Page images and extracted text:
★ ★ ★ ★ ★ ★ ★
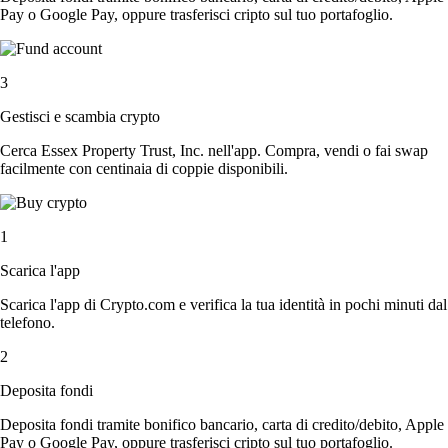
Pay o Google Pay, oppure trasferisci cripto sul tuo portafoglio.
3
Gestisci e scambia crypto
Cerca Essex Property Trust, Inc. nell'app. Compra, vendi o fai swap
facilmente con centinaia di coppie disponibili.
1
Scarica l'app
Scarica l'app di Crypto.com e verifica la tua identità in pochi minuti dal
telefono.
2
Deposita fondi
Deposita fondi tramite bonifico bancario, carta di credito/debito, Apple
Pay o Google Pay, oppure trasferisci cripto sul tuo portafoglio.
★ ★ ★ ★ ★ ★ ★
__Problem description__
For the word "fondi", go through the records and show each line that carries it.

__Response area__
Deposita fondi
Deposita fondi tramite bonifico bancario, carta di credito/debito, Apple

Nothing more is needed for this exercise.